GIVEN RECORDS:
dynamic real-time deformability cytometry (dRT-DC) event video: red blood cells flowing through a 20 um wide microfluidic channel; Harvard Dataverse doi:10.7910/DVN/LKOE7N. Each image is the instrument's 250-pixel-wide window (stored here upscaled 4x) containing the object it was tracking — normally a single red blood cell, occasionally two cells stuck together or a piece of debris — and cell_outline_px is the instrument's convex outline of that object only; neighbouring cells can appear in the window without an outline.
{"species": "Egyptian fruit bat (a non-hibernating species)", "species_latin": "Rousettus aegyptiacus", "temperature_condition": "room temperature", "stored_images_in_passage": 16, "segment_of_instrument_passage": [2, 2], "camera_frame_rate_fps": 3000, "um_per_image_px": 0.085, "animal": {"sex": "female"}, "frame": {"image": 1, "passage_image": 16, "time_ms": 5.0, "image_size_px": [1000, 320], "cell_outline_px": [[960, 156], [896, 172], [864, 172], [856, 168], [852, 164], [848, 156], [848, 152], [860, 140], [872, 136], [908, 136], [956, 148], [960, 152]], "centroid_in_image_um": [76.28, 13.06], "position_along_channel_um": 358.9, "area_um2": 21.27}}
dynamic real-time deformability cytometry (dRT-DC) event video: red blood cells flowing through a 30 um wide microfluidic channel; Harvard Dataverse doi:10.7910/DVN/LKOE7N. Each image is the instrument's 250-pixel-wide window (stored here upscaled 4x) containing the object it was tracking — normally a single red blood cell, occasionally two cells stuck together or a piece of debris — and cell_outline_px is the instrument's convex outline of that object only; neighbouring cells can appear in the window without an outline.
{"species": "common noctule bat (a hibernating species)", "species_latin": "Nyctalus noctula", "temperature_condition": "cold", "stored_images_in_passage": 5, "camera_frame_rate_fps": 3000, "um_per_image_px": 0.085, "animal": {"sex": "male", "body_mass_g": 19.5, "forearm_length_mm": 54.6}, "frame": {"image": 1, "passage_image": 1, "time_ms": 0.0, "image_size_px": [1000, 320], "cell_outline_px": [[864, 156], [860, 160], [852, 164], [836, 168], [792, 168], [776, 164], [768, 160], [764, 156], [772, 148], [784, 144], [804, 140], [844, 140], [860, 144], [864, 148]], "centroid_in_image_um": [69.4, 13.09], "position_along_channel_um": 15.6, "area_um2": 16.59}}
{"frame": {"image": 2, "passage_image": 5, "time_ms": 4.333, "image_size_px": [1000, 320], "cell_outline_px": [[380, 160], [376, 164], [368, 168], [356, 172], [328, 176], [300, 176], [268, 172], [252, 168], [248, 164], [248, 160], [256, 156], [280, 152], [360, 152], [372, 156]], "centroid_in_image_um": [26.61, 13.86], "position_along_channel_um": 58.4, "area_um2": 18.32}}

TASK PROMPT:
Retype the material above, line by line, exactly.

WRITTEN ANSWER:
dynamic real-time deformability cytometry (dRT-DC) event video: red blood cells flowing through a 20 um wide microfluidic channel; Harvard Dataverse doi:10.7910/DVN/LKOE7N. Each image is the instrument's 250-pixel-wide window (stored here upscaled 4x) containing the object it was tracking — normally a single red blood cell, occasionally two cells stuck together or a piece of debris — and cell_outline_px is the instrument's convex outline of that object only; neighbouring cells can appear in the window without an outline.
{"species": "Egyptian fruit bat (a non-hibernating species)", "species_latin": "Rousettus aegyptiacus", "temperature_condition": "room temperature", "stored_images_in_passage": 16, "segment_of_instrument_passage": [2, 2], "camera_frame_rate_fps": 3000, "um_per_image_px": 0.085, "animal": {"sex": "female"}, "frame": {"image": 1, "passage_image": 16, "time_ms": 5.0, "image_size_px": [1000, 320], "cell_outline_px": [[960, 156], [896, 172], [864, 172], [856, 168], [852, 164], [848, 156], [848, 152], [860, 140], [872, 136], [908, 136], [956, 148], [960, 152]], "centroid_in_image_um": [76.28, 13.06], "position_along_channel_um": 358.9, "area_um2": 21.27}}
dynamic real-time deformability cytometry (dRT-DC) event video: red blood cells flowing through a 30 um wide microfluidic channel; Harvard Dataverse doi:10.7910/DVN/LKOE7N. Each image is the instrument's 250-pixel-wide window (stored here upscaled 4x) containing the object it was tracking — normally a single red blood cell, occasionally two cells stuck together or a piece of debris — and cell_outline_px is the instrument's convex outline of that object only; neighbouring cells can appear in the window without an outline.
{"species": "common noctule bat (a hibernating species)", "species_latin": "Nyctalus noctula", "temperature_condition": "cold", "stored_images_in_passage": 5, "camera_frame_rate_fps": 3000, "um_per_image_px": 0.085, "animal": {"sex": "male", "body_mass_g": 19.5, "forearm_length_mm": 54.6}, "frame": {"image": 1, "passage_image": 1, "time_ms": 0.0, "image_size_px": [1000, 320], "cell_outline_px": [[864, 156], [860, 160], [852, 164], [836, 168], [792, 168], [776, 164], [768, 160], [764, 156], [772, 148], [784, 144], [804, 140], [844, 140], [860, 144], [864, 148]], "centroid_in_image_um": [69.4, 13.09], "position_along_channel_um": 15.6, "area_um2": 16.59}}
{"frame": {"image": 2, "passage_image": 5, "time_ms": 4.333, "image_size_px": [1000, 320], "cell_outline_px": [[380, 160], [376, 164], [368, 168], [356, 172], [328, 176], [300, 176], [268, 172], [252, 168], [248, 164], [248, 160], [256, 156], [280, 152], [360, 152], [372, 156]], "centroid_in_image_um": [26.61, 13.86], "position_along_channel_um": 58.4, "area_um2": 18.32}}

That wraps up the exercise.